Sadio Mané
La finale de la CAN Maroc 2025 aurait pu s’achever dans la confusion et l’amertume. Elle restera finalement comme l’un des moments les plus tendus et les plus riches en enseignements de l’histoire du football africain. Ce dimanche 18 janvier 2026, le Sénégal s’est retrouvé au bord du forfait, pris dans un tourbillon de décisions arbitrales contestées, de colère assumée et de sang-froid salvateur.
À la 90e+8 minutes, l’arbitre accorde un penalty au Maroc pour une faute sur Brahim Diaz, quelques instants après avoir refusé un but sénégalais. La réaction est immédiate. Pape Thiaw, sélectionneur des Lions de la Teranga, ordonne à ses joueurs de quitter la pelouse. Un geste jugé excessif par certains observateurs, qui y ont vu une faute de leadership dans un moment critique. D’autres, en revanche, estiment que cette réaction, aussi radicale soit-elle, a permis de marquer une rupture nette face à ce qui était perçu comme une injustice flagrante.
Pour ces derniers, la contestation faisait partie du combat. « On guérit le mal par le mal », disent-ils, convaincus qu’il fallait opposer un refus clair à une décision vécue comme inéquitable. Le stade retient alors son souffle. La finale menace de basculer dans un scénario chaotique, aux conséquences sportives et diplomatiques incalculables.

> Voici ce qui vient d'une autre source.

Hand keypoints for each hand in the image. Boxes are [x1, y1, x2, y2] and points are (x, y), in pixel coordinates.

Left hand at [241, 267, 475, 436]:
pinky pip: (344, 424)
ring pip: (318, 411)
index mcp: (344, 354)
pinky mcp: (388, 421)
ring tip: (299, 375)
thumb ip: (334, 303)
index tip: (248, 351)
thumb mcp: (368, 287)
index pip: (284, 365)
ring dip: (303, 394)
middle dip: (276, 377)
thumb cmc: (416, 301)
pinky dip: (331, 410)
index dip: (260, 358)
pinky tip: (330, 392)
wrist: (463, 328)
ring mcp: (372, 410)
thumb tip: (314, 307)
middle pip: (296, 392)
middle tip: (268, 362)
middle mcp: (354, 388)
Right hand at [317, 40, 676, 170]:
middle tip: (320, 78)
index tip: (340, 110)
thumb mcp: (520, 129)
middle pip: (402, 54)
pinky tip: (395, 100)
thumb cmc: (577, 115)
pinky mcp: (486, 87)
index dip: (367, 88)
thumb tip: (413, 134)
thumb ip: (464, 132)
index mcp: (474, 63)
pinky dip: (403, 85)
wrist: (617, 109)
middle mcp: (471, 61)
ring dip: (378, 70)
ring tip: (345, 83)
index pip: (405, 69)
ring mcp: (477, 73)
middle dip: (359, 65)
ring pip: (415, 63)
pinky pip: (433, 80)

C’est dans ce contexte que Sadio Mané impose une autre lecture de la situation. Resté seul sur la pelouse, le capitaine sénégalais choisit la voie de la responsabilité. Il consulte Claude Le Roy, présent en tribune. « Quand j’ai vu Claude, je me suis dit que c’était la personne idéale à demander. Je lui ai dit : qu’est-ce que tu en penses, c’est quoi le meilleur choix ? Il m’a répondu : non, il faut rester, il faut jouer. » El Hadji Diouf lui délivre le même message.
Mané retourne alors aux vestiaires et convainc ses coéquipiers. « Je suis allé voir tout le monde et j’ai dit : les gars, on s’en bat les couilles de ce qui va arriver maintenant, il faut assumer. Qu’il (Brahim Diaz) marque le penalty ou pas, on va jouer. »
Le penalty est manqué. Le Sénégal survit. En prolongation, Pape Gueye offre la victoire et un deuxième titre continental consécutif aux Lions.
Au-delà du sacre, cette finale pose une question centrale : jusqu’où faut-il aller pour dénoncer l’injustice ? Entre la colère du sélectionneur et le sang-froid du capitaine, le Sénégal a trouvé son équilibre. Et transformé une crise majeure en triomphe historique.